Instruction:
Exclude the pictures. Transcribe, exactly as written, the lines from the one with "Аспіратор-іригатор LAPOMED" through the end of the entries below.

Data to process:
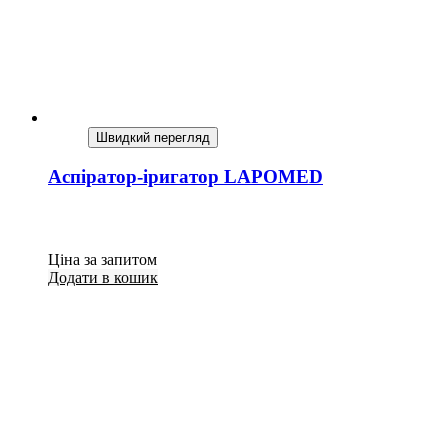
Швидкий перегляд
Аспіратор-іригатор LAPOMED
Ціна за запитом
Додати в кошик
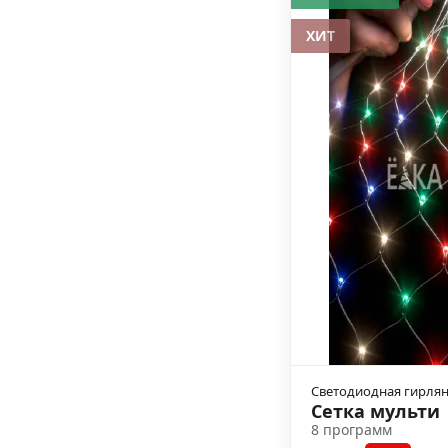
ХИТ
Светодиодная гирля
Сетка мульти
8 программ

Finished task:
Аспіратор-іригатор LAPOMED
Ціна за запитом
Додати в кошик
ХИТ
Светодиодная гирля
Сетка мульти
8 программ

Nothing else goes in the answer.